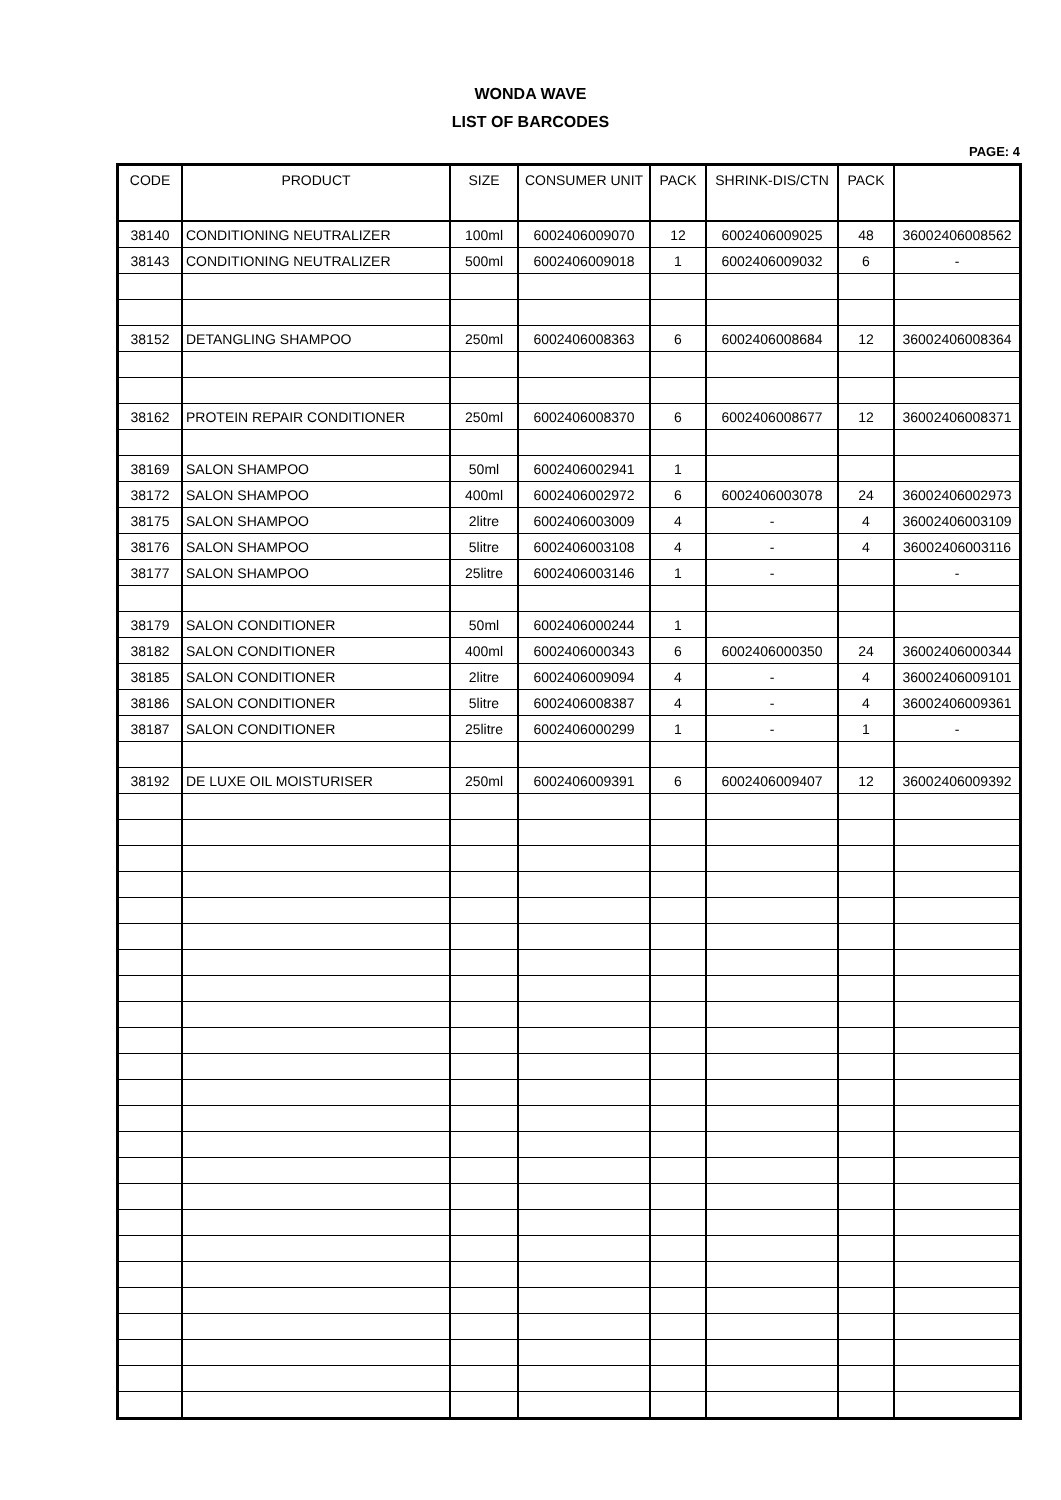WONDA WAVE
LIST OF BARCODES
PAGE: 4
| CODE | PRODUCT | SIZE | CONSUMER UNIT | PACK | SHRINK-DIS/CTN | PACK | |
| --- | --- | --- | --- | --- | --- | --- | --- |
| 38140 | CONDITIONING NEUTRALIZER | 100ml | 6002406009070 | 12 | 6002406009025 | 48 | 36002406008562 |
| 38143 | CONDITIONING NEUTRALIZER | 500ml | 6002406009018 | 1 | 6002406009032 | 6 | - |
| 38152 | DETANGLING SHAMPOO | 250ml | 6002406008363 | 6 | 6002406008684 | 12 | 36002406008364 |
| 38162 | PROTEIN REPAIR CONDITIONER | 250ml | 6002406008370 | 6 | 6002406008677 | 12 | 36002406008371 |
| 38169 | SALON SHAMPOO | 50ml | 6002406002941 | 1 | | | |
| 38172 | SALON SHAMPOO | 400ml | 6002406002972 | 6 | 6002406003078 | 24 | 36002406002973 |
| 38175 | SALON SHAMPOO | 2litre | 6002406003009 | 4 | - | 4 | 36002406003109 |
| 38176 | SALON SHAMPOO | 5litre | 6002406003108 | 4 | - | 4 | 36002406003116 |
| 38177 | SALON SHAMPOO | 25litre | 6002406003146 | 1 | - | | - |
| 38179 | SALON CONDITIONER | 50ml | 6002406000244 | 1 | | | |
| 38182 | SALON CONDITIONER | 400ml | 6002406000343 | 6 | 6002406000350 | 24 | 36002406000344 |
| 38185 | SALON CONDITIONER | 2litre | 6002406009094 | 4 | - | 4 | 36002406009101 |
| 38186 | SALON CONDITIONER | 5litre | 6002406008387 | 4 | - | 4 | 36002406009361 |
| 38187 | SALON CONDITIONER | 25litre | 6002406000299 | 1 | - | 1 | - |
| 38192 | DE LUXE OIL MOISTURISER | 250ml | 6002406009391 | 6 | 6002406009407 | 12 | 36002406009392 |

(INSTRUCTIONS FOR THE TASK):
Every line from the start of the listing above through the line with "6002406002941 | 1 | | | |" should be repeated exactly; skip the pictures and add nothing else.

(SOLUTION TO THIS PROBLEM):
WONDA WAVE
LIST OF BARCODES
PAGE: 4
| CODE | PRODUCT | SIZE | CONSUMER UNIT | PACK | SHRINK-DIS/CTN | PACK | |
| --- | --- | --- | --- | --- | --- | --- | --- |
| 38140 | CONDITIONING NEUTRALIZER | 100ml | 6002406009070 | 12 | 6002406009025 | 48 | 36002406008562 |
| 38143 | CONDITIONING NEUTRALIZER | 500ml | 6002406009018 | 1 | 6002406009032 | 6 | - |
| 38152 | DETANGLING SHAMPOO | 250ml | 6002406008363 | 6 | 6002406008684 | 12 | 36002406008364 |
| 38162 | PROTEIN REPAIR CONDITIONER | 250ml | 6002406008370 | 6 | 6002406008677 | 12 | 36002406008371 |
| 38169 | SALON SHAMPOO | 50ml | 6002406002941 | 1 | | | |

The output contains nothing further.